── EXERCISE DATA
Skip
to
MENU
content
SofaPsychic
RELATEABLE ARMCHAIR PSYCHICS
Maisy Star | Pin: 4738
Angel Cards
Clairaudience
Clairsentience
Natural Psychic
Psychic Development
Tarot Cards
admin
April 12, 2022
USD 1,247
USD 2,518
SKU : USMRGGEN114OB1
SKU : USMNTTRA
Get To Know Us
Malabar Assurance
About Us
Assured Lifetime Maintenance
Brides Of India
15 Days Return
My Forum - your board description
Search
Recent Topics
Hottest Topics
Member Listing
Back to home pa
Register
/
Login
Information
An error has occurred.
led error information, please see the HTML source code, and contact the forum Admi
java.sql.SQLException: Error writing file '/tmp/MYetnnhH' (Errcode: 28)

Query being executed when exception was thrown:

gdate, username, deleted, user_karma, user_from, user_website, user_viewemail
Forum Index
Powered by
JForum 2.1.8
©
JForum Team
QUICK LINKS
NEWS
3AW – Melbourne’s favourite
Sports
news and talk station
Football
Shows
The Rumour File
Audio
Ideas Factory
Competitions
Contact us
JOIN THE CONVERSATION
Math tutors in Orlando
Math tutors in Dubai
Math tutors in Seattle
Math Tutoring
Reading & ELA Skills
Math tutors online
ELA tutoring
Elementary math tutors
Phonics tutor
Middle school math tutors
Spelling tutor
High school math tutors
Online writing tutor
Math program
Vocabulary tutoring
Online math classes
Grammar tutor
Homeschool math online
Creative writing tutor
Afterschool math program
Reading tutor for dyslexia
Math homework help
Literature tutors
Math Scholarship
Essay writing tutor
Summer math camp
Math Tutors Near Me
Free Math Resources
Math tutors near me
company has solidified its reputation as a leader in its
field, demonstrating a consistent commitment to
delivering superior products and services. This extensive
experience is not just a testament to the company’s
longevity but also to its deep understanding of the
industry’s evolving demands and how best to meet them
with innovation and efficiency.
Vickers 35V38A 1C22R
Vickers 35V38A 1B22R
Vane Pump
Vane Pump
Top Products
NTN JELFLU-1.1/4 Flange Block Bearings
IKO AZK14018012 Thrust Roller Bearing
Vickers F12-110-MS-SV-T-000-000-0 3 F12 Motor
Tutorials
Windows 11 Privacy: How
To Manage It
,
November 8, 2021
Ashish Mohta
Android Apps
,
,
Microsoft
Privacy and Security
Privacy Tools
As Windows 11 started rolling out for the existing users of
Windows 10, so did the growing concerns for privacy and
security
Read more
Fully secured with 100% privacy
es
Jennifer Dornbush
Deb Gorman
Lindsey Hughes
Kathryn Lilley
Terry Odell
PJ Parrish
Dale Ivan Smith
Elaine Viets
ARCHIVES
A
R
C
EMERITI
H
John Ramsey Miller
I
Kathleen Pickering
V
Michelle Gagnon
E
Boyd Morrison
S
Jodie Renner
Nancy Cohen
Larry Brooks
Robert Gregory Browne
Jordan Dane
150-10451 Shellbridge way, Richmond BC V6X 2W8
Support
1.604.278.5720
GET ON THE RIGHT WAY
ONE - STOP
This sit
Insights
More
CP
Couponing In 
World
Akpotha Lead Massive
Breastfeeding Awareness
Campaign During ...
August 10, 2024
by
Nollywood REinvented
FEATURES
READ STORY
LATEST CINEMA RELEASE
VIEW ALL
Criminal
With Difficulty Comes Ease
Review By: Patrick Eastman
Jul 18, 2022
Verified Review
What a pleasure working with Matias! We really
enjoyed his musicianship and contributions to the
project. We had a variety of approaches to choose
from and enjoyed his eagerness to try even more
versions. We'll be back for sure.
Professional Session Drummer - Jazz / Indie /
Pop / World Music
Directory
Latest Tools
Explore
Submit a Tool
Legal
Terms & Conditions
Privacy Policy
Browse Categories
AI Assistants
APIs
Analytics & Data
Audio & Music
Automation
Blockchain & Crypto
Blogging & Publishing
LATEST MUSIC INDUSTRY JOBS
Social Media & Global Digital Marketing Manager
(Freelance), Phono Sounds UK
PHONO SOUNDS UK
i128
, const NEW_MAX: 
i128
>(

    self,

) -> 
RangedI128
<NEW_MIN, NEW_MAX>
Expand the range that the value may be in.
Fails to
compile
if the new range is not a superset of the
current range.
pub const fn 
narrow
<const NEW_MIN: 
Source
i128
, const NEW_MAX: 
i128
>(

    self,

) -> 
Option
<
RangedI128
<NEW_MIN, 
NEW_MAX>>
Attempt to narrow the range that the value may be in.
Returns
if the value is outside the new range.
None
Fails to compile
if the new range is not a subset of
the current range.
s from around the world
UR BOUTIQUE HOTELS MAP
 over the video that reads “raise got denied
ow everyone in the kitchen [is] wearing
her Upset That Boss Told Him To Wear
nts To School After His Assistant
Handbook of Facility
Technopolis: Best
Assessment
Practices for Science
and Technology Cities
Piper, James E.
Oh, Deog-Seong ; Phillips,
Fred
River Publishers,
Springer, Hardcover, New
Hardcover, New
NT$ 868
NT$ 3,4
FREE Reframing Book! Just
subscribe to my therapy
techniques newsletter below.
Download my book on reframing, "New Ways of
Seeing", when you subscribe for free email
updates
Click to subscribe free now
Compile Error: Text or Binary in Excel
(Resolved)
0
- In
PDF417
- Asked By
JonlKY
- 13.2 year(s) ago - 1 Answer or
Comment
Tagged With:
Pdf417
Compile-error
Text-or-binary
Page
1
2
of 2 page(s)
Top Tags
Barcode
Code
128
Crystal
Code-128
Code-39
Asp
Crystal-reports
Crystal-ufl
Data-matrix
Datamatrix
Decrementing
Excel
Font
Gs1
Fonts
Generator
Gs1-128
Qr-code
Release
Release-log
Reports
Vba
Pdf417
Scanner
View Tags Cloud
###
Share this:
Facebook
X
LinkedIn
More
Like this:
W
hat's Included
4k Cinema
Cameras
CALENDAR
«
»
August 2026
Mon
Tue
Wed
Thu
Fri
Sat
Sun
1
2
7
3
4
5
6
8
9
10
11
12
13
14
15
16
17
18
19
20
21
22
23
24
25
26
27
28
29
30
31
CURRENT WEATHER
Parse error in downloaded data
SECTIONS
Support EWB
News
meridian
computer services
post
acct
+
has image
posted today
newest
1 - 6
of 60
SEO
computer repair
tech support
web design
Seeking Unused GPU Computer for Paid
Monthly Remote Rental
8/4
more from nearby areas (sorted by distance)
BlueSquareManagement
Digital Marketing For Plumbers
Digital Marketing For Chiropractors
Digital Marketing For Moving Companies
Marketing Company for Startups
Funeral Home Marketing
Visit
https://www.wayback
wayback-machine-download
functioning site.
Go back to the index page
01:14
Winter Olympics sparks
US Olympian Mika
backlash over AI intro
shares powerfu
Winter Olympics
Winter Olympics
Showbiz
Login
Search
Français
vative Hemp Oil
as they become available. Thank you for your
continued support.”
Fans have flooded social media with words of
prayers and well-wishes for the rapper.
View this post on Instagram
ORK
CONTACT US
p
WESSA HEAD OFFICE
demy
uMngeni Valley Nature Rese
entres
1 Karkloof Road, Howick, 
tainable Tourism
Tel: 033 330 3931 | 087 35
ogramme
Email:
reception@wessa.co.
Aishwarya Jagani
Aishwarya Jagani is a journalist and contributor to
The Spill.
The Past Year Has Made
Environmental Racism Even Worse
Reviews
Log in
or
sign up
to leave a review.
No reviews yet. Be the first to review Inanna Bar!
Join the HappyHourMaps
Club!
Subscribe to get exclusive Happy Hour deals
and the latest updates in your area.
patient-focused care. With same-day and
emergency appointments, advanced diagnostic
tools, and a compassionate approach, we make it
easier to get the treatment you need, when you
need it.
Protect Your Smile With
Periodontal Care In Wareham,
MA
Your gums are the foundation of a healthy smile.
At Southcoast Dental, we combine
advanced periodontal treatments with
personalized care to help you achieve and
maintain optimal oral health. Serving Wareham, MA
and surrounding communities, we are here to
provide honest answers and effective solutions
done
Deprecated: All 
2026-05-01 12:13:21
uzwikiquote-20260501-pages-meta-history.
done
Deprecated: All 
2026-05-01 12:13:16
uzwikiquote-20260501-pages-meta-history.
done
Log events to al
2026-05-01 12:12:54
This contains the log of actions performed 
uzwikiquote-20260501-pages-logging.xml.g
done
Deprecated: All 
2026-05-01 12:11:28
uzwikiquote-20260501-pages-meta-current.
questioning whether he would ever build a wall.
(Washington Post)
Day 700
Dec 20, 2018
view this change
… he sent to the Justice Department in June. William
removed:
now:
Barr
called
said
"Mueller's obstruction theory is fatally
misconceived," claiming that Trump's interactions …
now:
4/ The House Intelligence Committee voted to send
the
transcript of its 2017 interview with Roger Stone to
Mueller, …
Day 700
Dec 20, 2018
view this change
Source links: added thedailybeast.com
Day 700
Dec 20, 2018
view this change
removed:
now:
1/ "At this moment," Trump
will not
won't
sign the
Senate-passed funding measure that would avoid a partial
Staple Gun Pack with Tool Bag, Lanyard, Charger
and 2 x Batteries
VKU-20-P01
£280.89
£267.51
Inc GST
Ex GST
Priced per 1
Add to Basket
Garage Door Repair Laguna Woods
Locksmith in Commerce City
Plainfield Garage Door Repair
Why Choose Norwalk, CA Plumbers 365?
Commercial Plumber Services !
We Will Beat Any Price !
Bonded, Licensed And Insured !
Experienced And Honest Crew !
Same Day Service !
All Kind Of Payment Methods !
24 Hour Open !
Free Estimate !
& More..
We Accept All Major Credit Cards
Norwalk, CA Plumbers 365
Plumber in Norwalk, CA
────
■ WHAT YOU NEED TO DO ■
Nothing but the lines above from the one containing "Math Tutoring" through the one containing "Summer math camp" should appear in the answer, each repeated exactly.

■ PROBLEM SOLUTION ■
Math Tutoring
Reading & ELA Skills
Math tutors online
ELA tutoring
Elementary math tutors
Phonics tutor
Middle school math tutors
Spelling tutor
High school math tutors
Online writing tutor
Math program
Vocabulary tutoring
Online math classes
Grammar tutor
Homeschool math online
Creative writing tutor
Afterschool math program
Reading tutor for dyslexia
Math homework help
Literature tutors
Math Scholarship
Essay writing tutor
Summer math camp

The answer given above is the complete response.